The Monday Nighters presents:

Crimes of Passion

I don’t know what it’s like for the rest of you, toiling away in our lucky lands; but for some of us, being those shifty-eyed Sydney-siders who loiter about the place, the rental property market at the moment seems to shift in leaps and bounds.

We had mates of ours recently, who are more of a western suburbs (hills district) persuasion cop some pretty hefty rental rises – to the extent of 20-25%. As a consequence, they’re now once again wading into the murky waters of newspaper clippings and online cork boards in an attempt to hunt for that perfect bargain.

We, on the other hand, already pay a fairly high price for our accommodation, and so the generalised 5% increase is now on the cards come our new lease date, which isn’t too far off – and that’s ok. By contrast, we’re in a position (I live with a workmate and his Mrs.) to afford it. Plus it’s like 5mins from work. Win.

However, our friends, who I’d mentioned previously, had raised the issue of pooling our resources together (seeing as we together pay a considerable sum of money each week in rent) and sharing some kind of “party mansion”. My guess is “party mansion” means big house with lots of space, a patio, a big fuck-off kitchen and one bathroom.

Which, while its an entertaining prospect, isn’t really practical or pragmatic when you’re late-20′s odd and like your “quiet” time.
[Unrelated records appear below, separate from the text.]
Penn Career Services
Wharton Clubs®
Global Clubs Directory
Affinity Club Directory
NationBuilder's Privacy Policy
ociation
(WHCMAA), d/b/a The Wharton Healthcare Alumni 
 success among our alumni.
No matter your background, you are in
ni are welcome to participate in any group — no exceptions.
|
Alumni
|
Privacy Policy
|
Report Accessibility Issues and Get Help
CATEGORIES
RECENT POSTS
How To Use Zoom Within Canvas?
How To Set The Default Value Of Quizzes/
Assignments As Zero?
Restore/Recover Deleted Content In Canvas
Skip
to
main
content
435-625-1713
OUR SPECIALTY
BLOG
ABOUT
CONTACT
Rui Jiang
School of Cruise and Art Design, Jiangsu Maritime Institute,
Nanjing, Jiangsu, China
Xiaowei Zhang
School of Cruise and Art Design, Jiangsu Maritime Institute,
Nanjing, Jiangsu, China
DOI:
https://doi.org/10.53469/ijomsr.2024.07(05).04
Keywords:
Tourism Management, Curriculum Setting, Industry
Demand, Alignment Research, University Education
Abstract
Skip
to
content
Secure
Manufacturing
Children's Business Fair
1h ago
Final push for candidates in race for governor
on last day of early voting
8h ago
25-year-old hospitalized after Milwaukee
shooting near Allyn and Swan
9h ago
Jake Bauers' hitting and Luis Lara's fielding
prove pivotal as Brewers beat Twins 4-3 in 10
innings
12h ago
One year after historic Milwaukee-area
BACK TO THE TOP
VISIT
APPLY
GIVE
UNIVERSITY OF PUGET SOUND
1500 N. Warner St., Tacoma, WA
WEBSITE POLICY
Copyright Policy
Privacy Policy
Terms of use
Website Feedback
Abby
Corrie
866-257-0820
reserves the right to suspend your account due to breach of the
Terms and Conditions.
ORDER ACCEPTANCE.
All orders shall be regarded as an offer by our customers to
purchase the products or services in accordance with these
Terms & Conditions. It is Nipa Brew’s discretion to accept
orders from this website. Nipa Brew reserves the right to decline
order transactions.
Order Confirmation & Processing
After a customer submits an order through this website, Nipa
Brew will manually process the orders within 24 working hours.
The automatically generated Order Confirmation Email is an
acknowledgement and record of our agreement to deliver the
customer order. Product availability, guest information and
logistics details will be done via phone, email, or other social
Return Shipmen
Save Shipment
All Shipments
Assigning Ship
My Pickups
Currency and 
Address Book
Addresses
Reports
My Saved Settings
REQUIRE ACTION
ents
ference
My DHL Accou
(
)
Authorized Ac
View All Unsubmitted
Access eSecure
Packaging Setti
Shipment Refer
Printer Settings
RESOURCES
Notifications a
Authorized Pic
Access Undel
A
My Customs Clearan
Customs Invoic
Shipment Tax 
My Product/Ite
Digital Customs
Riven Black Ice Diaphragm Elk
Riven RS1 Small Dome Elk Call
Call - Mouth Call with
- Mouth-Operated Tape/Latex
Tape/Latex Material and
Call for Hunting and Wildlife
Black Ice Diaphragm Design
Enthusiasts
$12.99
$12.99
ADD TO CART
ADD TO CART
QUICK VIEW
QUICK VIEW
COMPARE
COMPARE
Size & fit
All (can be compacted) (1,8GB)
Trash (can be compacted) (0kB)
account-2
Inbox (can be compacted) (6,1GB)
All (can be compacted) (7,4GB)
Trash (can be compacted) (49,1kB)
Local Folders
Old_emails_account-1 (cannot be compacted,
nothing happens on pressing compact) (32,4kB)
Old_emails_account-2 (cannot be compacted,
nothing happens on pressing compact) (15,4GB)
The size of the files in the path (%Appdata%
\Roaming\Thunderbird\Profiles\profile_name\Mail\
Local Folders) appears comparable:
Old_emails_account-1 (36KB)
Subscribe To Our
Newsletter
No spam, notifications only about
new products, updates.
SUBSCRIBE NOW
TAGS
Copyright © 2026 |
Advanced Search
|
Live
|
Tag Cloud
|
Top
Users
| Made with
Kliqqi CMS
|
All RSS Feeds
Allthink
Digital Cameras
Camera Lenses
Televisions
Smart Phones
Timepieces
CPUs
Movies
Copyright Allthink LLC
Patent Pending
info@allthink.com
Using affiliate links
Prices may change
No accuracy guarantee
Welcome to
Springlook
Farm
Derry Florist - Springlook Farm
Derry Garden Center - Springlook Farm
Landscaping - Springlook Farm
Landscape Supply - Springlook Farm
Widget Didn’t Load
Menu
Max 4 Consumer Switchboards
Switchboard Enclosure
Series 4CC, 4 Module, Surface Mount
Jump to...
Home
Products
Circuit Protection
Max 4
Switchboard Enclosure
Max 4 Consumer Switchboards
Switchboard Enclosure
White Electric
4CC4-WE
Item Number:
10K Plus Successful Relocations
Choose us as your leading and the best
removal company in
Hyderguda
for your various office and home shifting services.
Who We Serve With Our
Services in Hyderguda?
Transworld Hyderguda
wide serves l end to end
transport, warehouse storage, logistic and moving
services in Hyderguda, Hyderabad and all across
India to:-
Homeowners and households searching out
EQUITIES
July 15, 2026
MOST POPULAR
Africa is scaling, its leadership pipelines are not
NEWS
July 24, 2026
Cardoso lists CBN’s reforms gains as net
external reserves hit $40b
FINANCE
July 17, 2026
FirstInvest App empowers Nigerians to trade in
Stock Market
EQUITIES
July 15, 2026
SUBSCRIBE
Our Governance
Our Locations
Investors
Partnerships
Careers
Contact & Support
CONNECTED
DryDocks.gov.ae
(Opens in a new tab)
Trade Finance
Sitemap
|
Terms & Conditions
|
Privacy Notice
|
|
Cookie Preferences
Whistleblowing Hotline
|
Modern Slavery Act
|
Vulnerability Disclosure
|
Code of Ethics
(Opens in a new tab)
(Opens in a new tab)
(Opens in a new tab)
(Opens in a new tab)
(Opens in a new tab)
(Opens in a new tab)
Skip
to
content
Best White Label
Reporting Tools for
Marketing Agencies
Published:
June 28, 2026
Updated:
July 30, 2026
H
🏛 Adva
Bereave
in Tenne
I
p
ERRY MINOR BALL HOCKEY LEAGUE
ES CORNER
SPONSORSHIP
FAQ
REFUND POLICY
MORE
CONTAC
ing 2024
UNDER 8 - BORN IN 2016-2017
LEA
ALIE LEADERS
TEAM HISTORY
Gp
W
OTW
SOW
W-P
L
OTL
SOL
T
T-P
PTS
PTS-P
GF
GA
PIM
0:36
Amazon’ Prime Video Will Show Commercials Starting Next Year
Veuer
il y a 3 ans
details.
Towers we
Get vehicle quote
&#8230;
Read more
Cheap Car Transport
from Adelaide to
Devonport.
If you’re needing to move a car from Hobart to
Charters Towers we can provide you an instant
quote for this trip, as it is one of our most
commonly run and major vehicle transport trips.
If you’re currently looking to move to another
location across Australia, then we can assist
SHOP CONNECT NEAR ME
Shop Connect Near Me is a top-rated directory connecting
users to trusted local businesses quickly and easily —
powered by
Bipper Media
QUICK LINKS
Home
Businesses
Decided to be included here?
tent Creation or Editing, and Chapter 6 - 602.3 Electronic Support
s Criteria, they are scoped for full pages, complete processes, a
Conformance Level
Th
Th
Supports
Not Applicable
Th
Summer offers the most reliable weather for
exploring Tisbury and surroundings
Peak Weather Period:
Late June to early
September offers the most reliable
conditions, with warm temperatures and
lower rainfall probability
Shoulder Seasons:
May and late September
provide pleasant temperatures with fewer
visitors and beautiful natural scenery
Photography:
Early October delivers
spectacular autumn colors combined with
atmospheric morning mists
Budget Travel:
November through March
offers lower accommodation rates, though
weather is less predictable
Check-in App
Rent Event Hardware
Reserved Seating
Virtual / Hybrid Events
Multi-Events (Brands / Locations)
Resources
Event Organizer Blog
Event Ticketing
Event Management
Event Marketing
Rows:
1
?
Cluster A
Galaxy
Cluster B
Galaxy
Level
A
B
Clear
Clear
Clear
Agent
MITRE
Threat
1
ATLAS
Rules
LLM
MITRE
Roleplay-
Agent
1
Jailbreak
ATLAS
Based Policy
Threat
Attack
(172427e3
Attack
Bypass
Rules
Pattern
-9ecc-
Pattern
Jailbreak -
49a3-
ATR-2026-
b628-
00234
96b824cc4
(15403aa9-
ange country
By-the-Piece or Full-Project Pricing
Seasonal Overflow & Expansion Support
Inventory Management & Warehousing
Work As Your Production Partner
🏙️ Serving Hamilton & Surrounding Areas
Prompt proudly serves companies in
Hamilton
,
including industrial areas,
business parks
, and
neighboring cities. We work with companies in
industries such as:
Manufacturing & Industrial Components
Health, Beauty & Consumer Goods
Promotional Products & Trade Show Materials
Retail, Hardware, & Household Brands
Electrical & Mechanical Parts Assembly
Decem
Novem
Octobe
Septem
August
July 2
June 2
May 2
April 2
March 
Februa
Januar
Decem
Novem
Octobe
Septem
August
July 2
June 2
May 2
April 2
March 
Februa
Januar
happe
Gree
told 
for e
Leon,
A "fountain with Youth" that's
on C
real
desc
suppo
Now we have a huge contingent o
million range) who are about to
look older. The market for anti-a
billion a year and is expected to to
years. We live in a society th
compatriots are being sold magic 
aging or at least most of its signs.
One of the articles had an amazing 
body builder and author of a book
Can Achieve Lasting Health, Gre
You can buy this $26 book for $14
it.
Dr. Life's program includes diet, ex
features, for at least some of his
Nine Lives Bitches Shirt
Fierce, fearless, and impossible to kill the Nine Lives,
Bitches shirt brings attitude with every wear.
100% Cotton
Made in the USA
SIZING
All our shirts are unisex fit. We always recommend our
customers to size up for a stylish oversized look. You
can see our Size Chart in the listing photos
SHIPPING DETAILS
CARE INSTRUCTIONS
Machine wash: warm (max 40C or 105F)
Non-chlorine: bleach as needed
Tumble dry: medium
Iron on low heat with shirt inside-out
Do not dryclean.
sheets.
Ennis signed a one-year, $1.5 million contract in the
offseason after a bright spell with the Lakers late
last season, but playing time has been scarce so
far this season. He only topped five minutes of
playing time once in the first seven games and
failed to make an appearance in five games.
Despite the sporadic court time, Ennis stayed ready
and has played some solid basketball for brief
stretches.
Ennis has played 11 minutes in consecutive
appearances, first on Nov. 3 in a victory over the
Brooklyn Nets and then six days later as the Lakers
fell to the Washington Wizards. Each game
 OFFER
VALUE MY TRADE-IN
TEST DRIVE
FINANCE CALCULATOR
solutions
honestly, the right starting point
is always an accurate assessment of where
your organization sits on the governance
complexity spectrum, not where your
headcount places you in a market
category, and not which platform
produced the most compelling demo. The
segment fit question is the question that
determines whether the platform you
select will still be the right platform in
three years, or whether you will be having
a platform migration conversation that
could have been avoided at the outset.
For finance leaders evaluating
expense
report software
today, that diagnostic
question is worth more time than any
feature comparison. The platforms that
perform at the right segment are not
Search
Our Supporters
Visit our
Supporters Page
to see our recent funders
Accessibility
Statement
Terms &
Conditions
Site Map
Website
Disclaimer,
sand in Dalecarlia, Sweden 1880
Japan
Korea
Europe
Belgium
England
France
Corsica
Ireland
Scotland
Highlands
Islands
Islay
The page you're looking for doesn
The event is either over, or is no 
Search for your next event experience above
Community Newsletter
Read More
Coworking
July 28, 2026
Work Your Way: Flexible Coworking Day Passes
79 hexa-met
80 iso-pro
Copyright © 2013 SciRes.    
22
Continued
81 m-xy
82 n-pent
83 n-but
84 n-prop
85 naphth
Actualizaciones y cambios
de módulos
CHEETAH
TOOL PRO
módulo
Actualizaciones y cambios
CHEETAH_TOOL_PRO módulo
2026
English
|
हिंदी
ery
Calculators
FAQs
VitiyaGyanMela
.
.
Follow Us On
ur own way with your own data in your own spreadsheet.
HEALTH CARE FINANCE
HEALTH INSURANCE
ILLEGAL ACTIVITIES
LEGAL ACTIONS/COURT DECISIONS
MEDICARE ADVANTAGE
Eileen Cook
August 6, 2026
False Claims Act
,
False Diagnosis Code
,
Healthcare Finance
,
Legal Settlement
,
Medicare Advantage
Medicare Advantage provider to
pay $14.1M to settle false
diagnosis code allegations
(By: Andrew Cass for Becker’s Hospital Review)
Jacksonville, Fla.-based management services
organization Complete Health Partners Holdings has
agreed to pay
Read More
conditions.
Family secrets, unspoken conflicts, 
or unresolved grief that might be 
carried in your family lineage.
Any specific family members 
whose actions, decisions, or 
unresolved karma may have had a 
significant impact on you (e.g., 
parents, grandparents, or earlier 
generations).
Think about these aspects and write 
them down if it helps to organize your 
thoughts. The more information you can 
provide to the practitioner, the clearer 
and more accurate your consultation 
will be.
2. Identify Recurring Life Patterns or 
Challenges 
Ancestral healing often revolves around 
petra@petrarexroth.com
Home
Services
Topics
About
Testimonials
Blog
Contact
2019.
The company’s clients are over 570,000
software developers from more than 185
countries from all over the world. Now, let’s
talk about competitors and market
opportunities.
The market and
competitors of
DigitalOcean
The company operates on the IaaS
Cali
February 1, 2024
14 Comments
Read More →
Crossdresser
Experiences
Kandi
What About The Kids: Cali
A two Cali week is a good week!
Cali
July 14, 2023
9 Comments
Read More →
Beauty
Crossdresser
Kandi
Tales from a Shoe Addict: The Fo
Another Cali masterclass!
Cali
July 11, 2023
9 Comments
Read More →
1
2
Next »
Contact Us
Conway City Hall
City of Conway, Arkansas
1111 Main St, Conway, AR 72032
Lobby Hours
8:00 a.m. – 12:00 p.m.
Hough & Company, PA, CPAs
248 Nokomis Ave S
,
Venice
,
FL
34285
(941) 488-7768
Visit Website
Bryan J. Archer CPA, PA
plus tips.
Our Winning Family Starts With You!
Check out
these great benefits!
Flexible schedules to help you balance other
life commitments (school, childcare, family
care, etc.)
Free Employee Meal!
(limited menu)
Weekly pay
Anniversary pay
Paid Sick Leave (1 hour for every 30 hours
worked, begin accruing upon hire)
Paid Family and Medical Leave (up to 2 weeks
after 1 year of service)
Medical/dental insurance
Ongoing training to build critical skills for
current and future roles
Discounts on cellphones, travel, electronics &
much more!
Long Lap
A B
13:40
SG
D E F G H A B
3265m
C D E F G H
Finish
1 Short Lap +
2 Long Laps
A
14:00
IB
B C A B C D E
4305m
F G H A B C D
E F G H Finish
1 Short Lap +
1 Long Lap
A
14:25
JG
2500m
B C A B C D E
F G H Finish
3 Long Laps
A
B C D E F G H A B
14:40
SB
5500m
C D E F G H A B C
So when our new lease came up, we applied the diplomatic approach and said “no thanks”..  and that is when the sky shattered and the sirens began their distant wail.

It’s like the world tore asunder, and some ghastly beast has crawled out from the cracks of reality. It’s as if a personal affront has been committed, and by saying no, we’ve now taken our finely-honed bed-and-breakfast razor, and sliced through the slime-encrusted umbilical chord of an otherwise cheerfully agreeable mateship.

And so it leads me to the questions of the day:

To what extremes do you seek the perfect abode?
Or, to what extent have you sacrificed your personal needs to share a place with others?

Have we now breached an era, due to our society’s communal walls closing in around us, where your ability to hovel in small spaces is an expectation and asset? Or do we still, as Australians, dream of those sparse open plains and relative solitude from our neighbors?

I raise this in interest, as I hear you Mexicans and our Darwinians up north aren’t that far behind.

4 Responses to “The Monday Nighters presents:”

  1. jort says:

    Waaaay too much hassle. It begins a slow spiral downwards, kind of like that of a knife being twisted in your kidney when it’s not meant to be there.

  2. Yka says:

    having gone through the hassle of finding a new place recently with an ‘acquaintance’, i feel for you.

    its all worked out pretty well in the end though for the following reasons:

    - the place is massive for what it is, 2 bathroom, 2 bedroom, 2 storey,
    - the bedrooms are at opposite ends of the house,
    - theres enough room upstairs or downstairs to feel comfortably alone while there may be a party going down on the level your not,
    - i get home late / wake late, flatemate sleeps early / wakes early so apart from a couple hour overlap we barely cross paths.

    the benefits of living with someone you barely know are abundant, particularly that you don’t feel you owe them anything on an emotional level. It just makes shit easier.

  3. knife says:

    If they got pissy about that you have to wonder how awesome it would have been locked into a lease with them for 12 months.

    First it starts with the toilet seat, then your stale pack of salt and vinegar tasty jacks you left on the table for a day and finally they will remove your manly right to drink straight from the milk bottle. Not cool.

    Being keen on the country Tash and I moved to the Adelaide hills, for space cheapness and so I can fang my bike as soon as I get on it instead of braving 20k’s of straight roads before the good shit.

  4. jort says:

    You forgot to mention the toilet paper.